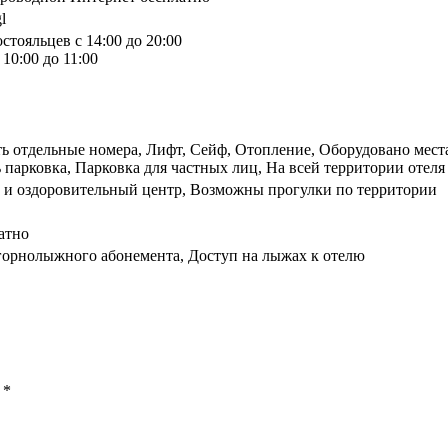
l
стояльцев с 14:00 до 20:00
10:00 до 11:00
сть отдельные номера, Лифт, Сейф, Отопление, Оборудовано мес
 парковка, Парковка для частных лиц, На всей территории отеля 
а и оздоровительный центр, Возможны прогулки по территории
атно
 горнолыжного абонемента, Доступ на лыжах к отелю
ы
*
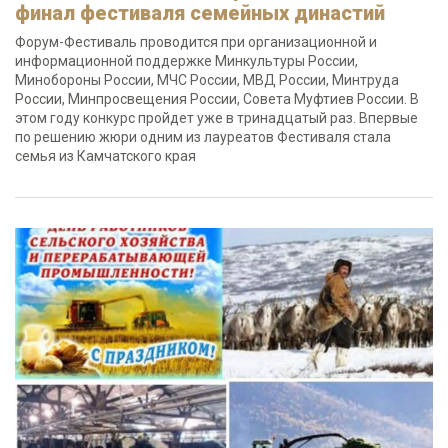
финал фестиваля семейных династий
Форум-Фестиваль проводится при организационной и
информационной поддержке Минкультуры России,
Минобороны России, МЧС России, МВД России, Минтруда
России, Минпросвещения России, Совета Муфтиев России. В
этом году конкурс пройдет уже в тринадцатый раз. Впервые
по решению жюри одним из лауреатов Фестиваля стала
семья из Камчатского края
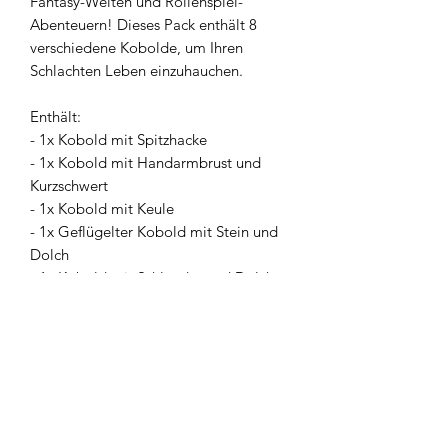
Fantasy-Welten und Rollenspiel-
Abenteuern! Dieses Pack enthält 8
verschiedene Kobolde, um Ihren
Schlachten Leben einzuhauchen.
Enthält:
- 1x Kobold mit Spitzhacke
- 1x Kobold mit Handarmbrust und
Kurzschwert
- 1x Kobold mit Keule
- 1x Geflügelter Kobold mit Stein und
Dolch
- 1x Kobold mit Schleuder und Dolch
- 1x Geflügelter Kobold, der ein
Feuerpfeil abfeuert
- 1x Kobold-Erfinder
- 1x Kobold mit Speer und Schild
Herkunft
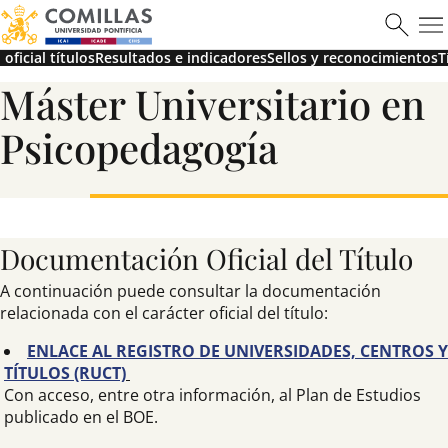
oficial títulos
Resultados e indicadores
Sellos y reconocimientos
T
Máster Universitario en
Máster en Ciberseguridad
Psicopedagogía
Saber más
Documentación Oficial del Título
A continuación puede consultar la documentación
relacionada con el carácter oficial del título:
ENLACE AL REGISTRO DE UNIVERSIDADES, CENTROS Y
TÍTULOS (RUCT)
Con acceso, entre otra información, al Plan de Estudios
publicado en el BOE.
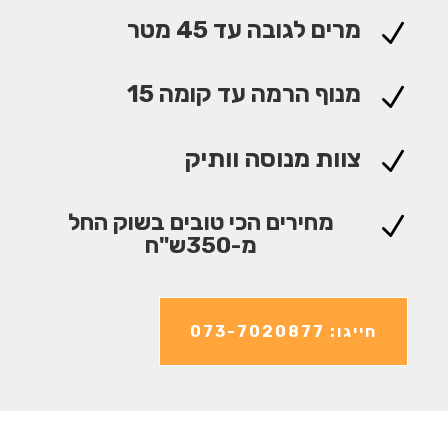
מרים לגובה עד 45 מטר
N
מנוף הרמה עד קומה 15
N
צוות מנוסה וותיק
N
מחירים הכי טובים בשוק החל
N
מ-350ש"ח
חייגו: 073-7020877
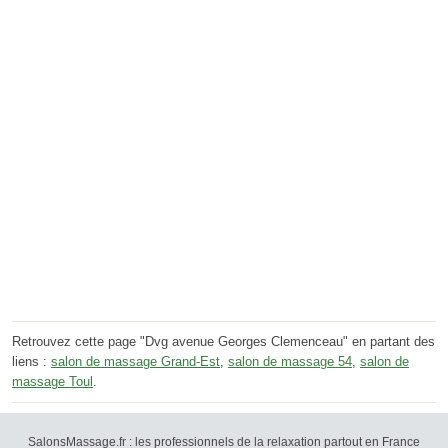
Retrouvez cette page "Dvg avenue Georges Clemenceau" en partant des
liens :
salon de massage Grand-Est
,
salon de massage 54
,
salon de
massage Toul
.
SalonsMassage.fr : les professionnels de la relaxation partout en France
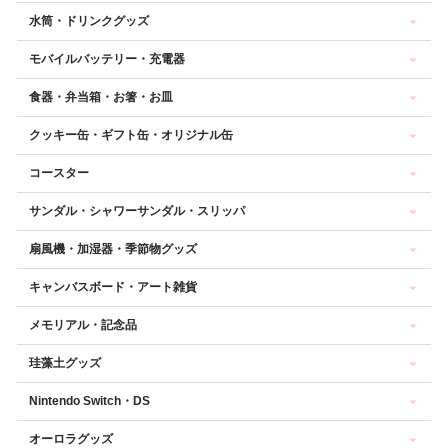
水筒・ドリンクグッズ
モバイルバッテリー・充電器
食器・弁当箱・お箸・お皿
クッキー缶・ギフト缶・オリジナル缶
コースター
サンダル・シャワーサンダル・スリッパ
扇風機・加湿器・季節物グッズ
キャンバスボード・アート雑貨
メモリアル・記念品
珪藻土グッズ
Nintendo Switch・DS
オーロラグッズ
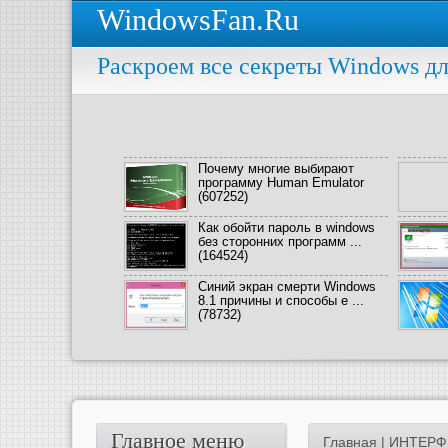
WindowsFan.Ru
Раскроем все секреты Windows дл
Почему многие выбирают
программу Human Emulator
(607252)
Как обойти пароль в windows
без сторонних программ ...
(164524)
Синий экран смерти Windows
8.1 причины и способы е ...
(78732)
Главное меню
Главная
|
ИНТЕРФ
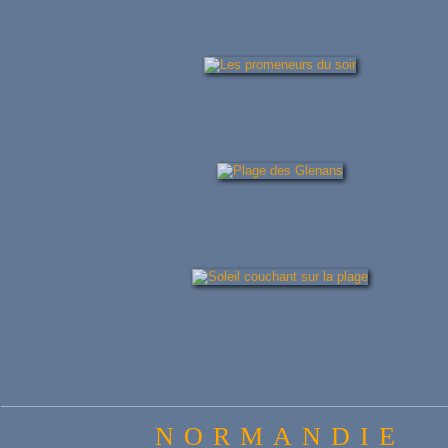
NORMANDIE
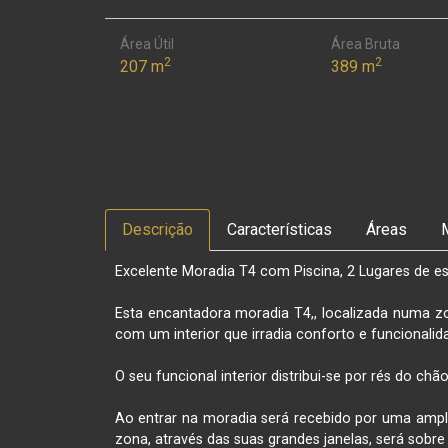
Área Útil
Área Bruta
2
2
207 m
389 m
Descrição
Características
Áreas
Excelente Moradia T4 com Piscina, 2 Lugares de e
Esta encantadora moradia T4,, localizada numa zo
com um interior que irradia conforto e funcionali
O seu funcional interior distribui-se por rés do chã
Ao entrar na moradia será recebido por uma ampl
zona, através das suas grandes janelas, será sobre 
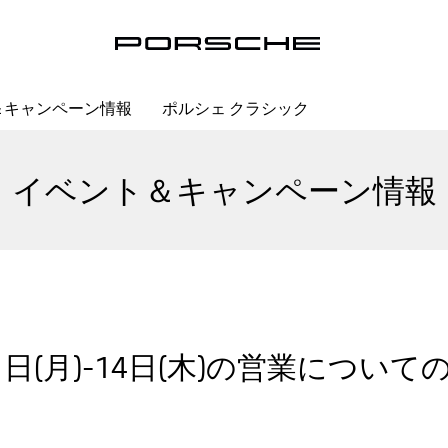
＆キャンペーン情報
ポルシェ クラシック
イベント＆キャンペーン情報
1日(月)-14日(木)の営業につい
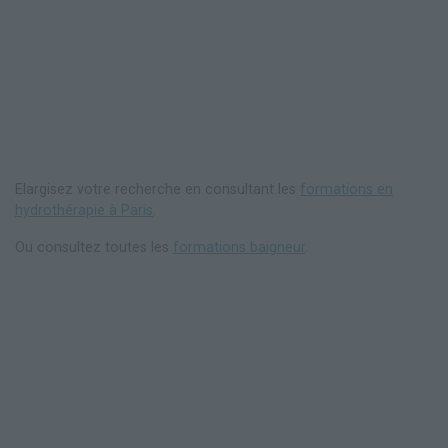
Elargisez votre recherche en consultant les
formations en
hydrothérapie à Paris
.
Ou consultez toutes les
formations baigneur
.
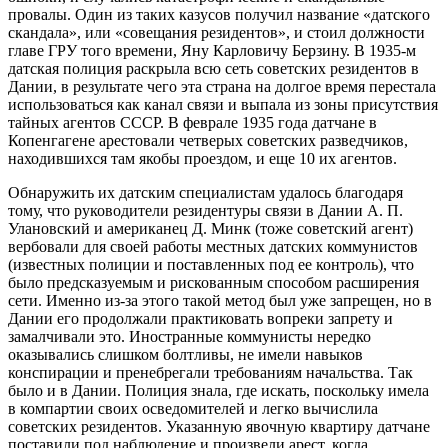
провалы. Один из таких казусов получил название «датского
скандала», или «совещания резидентов», и стоил должности
главе ГРУ того времени, Яну Карловичу Берзину. В 1935-м
датская полиция раскрыла всю сеть советских резидентов в
Дании, в результате чего эта страна на долгое время перестала
использоваться как канал связи и выпала из зоны присутствия
тайных агентов СССР. В феврале 1935 года датчане в
Копенгагене арестовали четверых советских разведчиков,
находившихся там якобы проездом, и еще 10 их агентов.
Обнаружить их датским специалистам удалось благодаря
тому, что руководители резидентуры связи в Дании А. П.
Улановский и американец Д. Минк (тоже советский агент)
вербовали для своей работы местных датских коммунистов
(известных полиции и поставленных под ее контроль), что
было предсказуемым и рискованным способом расширения
сети. Именно из-за этого такой метод был уже запрещен, но в
Дании его продолжали практиковать вопреки запрету и
замалчивали это. Иностранные коммунисты нередко
оказывались слишком болтливы, не имели навыков
конспирации и пренебрегали требованиям начальства. Так
было и в Дании. Полиция знала, где искать, поскольку имела
в компартии своих осведомителей и легко вычислила
советских резидентов. Указанную явочную квартиру датчане
поставили под наблюдение и произвели арест, когда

**Task:** Rewrite everything from "провалы. Один из" down to "в компартии своих", putting "Норвегии" in place of "Дании" and leaving the rest unchanged.

**Result below:**
провалы. Один из таких казусов получил название «датского
скандала», или «совещания резидентов», и стоил должности
главе ГРУ того времени, Яну Карловичу Берзину. В 1935-м
датская полиция раскрыла всю сеть советских резидентов в
Норвегии, в результате чего эта страна на долгое время перестала
использоваться как канал связи и выпала из зоны присутствия
тайных агентов СССР. В феврале 1935 года датчане в
Копенгагене арестовали четверых советских разведчиков,
находившихся там якобы проездом, и еще 10 их агентов.
Обнаружить их датским специалистам удалось благодаря
тому, что руководители резидентуры связи в Норвегии А. П.
Улановский и американец Д. Минк (тоже советский агент)
вербовали для своей работы местных датских коммунистов
(известных полиции и поставленных под ее контроль), что
было предсказуемым и рискованным способом расширения
сети. Именно из-за этого такой метод был уже запрещен, но в
Норвегии его продолжали практиковать вопреки запрету и
замалчивали это. Иностранные коммунисты нередко
оказывались слишком болтливы, не имели навыков
конспирации и пренебрегали требованиям начальства. Так
было и в Норвегии. Полиция знала, где искать, поскольку имела
в компартии своих осведомителей и легко вычислила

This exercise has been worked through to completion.